Page images and extracted text:

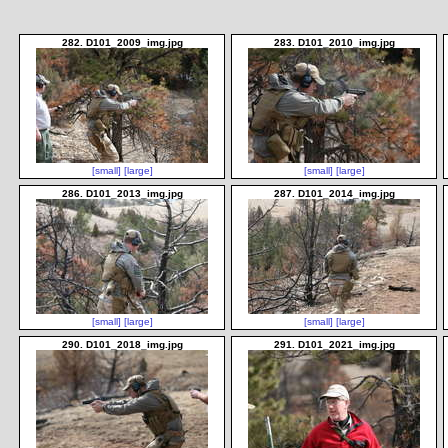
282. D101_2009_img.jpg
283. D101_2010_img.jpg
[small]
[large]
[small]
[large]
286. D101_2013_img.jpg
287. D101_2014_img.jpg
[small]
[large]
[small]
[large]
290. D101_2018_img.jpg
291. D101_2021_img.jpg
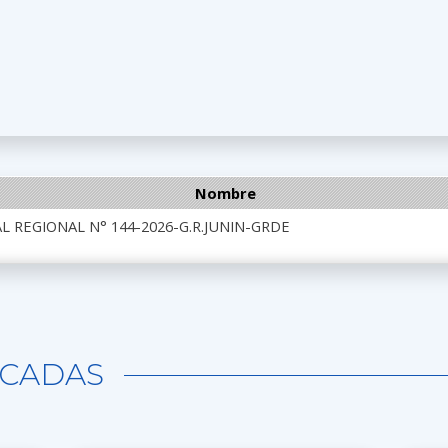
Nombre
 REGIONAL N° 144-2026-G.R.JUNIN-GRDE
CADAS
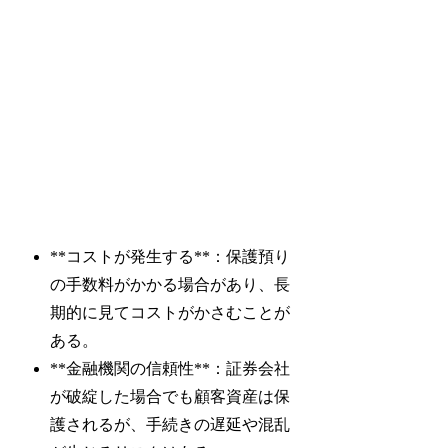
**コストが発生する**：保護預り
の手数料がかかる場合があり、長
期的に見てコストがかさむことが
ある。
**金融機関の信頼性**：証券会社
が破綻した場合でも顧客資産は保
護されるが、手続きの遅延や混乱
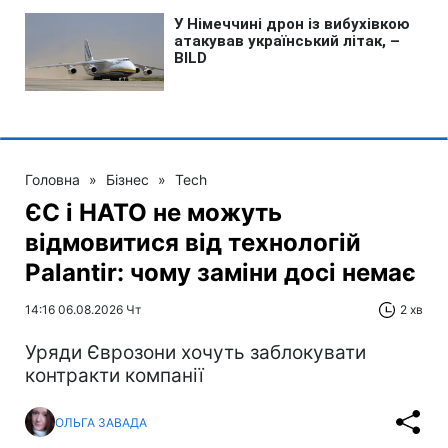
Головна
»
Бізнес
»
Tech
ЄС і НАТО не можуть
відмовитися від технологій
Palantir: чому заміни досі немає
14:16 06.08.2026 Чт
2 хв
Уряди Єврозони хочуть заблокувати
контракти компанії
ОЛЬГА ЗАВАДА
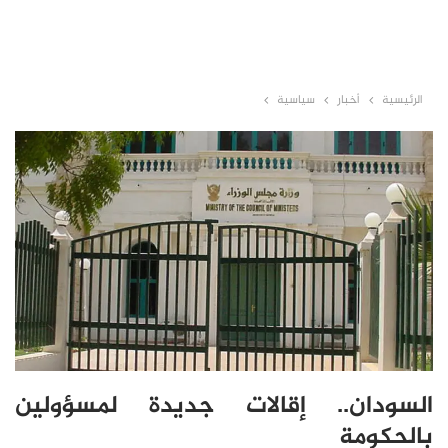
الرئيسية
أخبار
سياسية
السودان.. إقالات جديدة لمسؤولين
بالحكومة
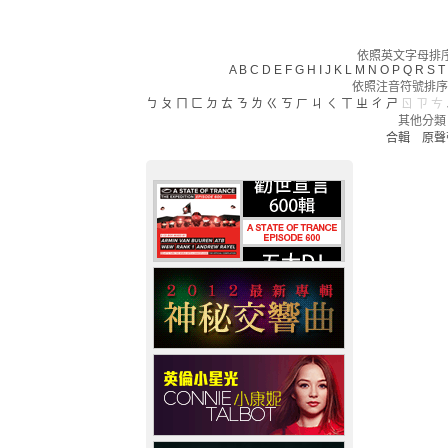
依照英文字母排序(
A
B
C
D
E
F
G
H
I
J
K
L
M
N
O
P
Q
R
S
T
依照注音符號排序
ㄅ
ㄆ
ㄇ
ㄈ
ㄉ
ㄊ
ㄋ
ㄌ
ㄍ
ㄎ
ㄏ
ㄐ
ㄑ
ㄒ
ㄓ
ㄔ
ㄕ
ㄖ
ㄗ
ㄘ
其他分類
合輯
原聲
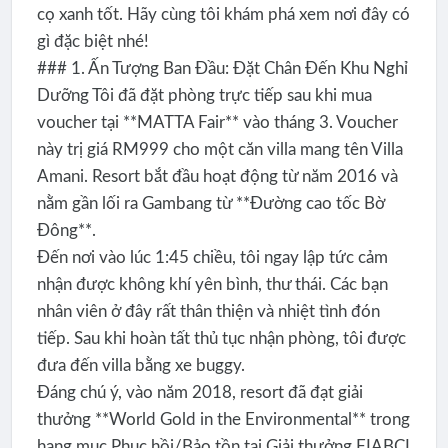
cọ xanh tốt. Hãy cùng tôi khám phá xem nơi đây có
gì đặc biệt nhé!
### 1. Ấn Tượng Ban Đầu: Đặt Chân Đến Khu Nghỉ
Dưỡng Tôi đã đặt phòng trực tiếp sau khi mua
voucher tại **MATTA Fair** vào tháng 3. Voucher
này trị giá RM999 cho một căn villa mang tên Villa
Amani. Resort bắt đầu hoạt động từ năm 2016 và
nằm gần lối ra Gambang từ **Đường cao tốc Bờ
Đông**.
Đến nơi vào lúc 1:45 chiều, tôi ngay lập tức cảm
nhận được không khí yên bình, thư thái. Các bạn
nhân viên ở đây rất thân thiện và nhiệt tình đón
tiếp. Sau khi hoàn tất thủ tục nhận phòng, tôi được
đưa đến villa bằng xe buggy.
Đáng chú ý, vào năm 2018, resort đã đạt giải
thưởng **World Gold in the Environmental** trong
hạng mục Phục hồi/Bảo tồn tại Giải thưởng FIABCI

TO-DO ITEM: Omit every picture while printing the data word for word.

EXERCISE RESULT:
282. D101_2009_img.jpg
283. D101_2010_img.jpg
[small]
[large]
[small]
[large]
286. D101_2013_img.jpg
287. D101_2014_img.jpg
[small]
[large]
[small]
[large]
290. D101_2018_img.jpg
291. D101_2021_img.jpg
Nombre
 REGIONAL N° 144-2026-G.R.JUNIN-GRDE
CADAS
**コストが発生する**：保護預り
の手数料がかかる場合があり、長
期的に見てコストがかさむことが
ある。
**金融機関の信頼性**：証券会社
が破綻した場合でも顧客資産は保
護されるが、手続きの遅延や混乱
Головна
»
Бізнес
»
Tech
ЄС і НАТО не можуть
відмовитися від технологій
Palantir: чому заміни досі немає
14:16 06.08.2026 Чт
2 хв
Уряди Єврозони хочуть заблокувати
контракти компанії
ОЛЬГА ЗАВАДА
الرئيسية
أخبار
سياسية
السودان.. إقالات جديدة لمسؤولين
بالحكومة
依照英文字母排序(
A
B
C
D
E
F
G
H
I
J
K
L
M
N
O
P
Q
R
S
T
依照注音符號排序
ㄅ
ㄆ
ㄇ
ㄈ
ㄉ
ㄊ
ㄋ
ㄌ
ㄍ
ㄎ
ㄏ
ㄐ
ㄑ
ㄒ
ㄓ
ㄔ
ㄕ
ㄖ
ㄗ
ㄘ
其他分類
合輯
原聲
cọ xanh tốt. Hãy cùng tôi khám phá xem nơi đây có
gì đặc biệt nhé!
### 1. Ấn Tượng Ban Đầu: Đặt Chân Đến Khu Nghỉ
Dưỡng Tôi đã đặt phòng trực tiếp sau khi mua
voucher tại **MATTA Fair** vào tháng 3. Voucher
này trị giá RM999 cho một căn villa mang tên Villa
Amani. Resort bắt đầu hoạt động từ năm 2016 và
nằm gần lối ra Gambang từ **Đường cao tốc Bờ
Đông**.
Đến nơi vào lúc 1:45 chiều, tôi ngay lập tức cảm
nhận được không khí yên bình, thư thái. Các bạn
nhân viên ở đây rất thân thiện và nhiệt tình đón
tiếp. Sau khi hoàn tất thủ tục nhận phòng, tôi được
đưa đến villa bằng xe buggy.
Đáng chú ý, vào năm 2018, resort đã đạt giải
thưởng **World Gold in the Environmental** trong
hạng mục Phục hồi/Bảo tồn tại Giải thưởng FIABCI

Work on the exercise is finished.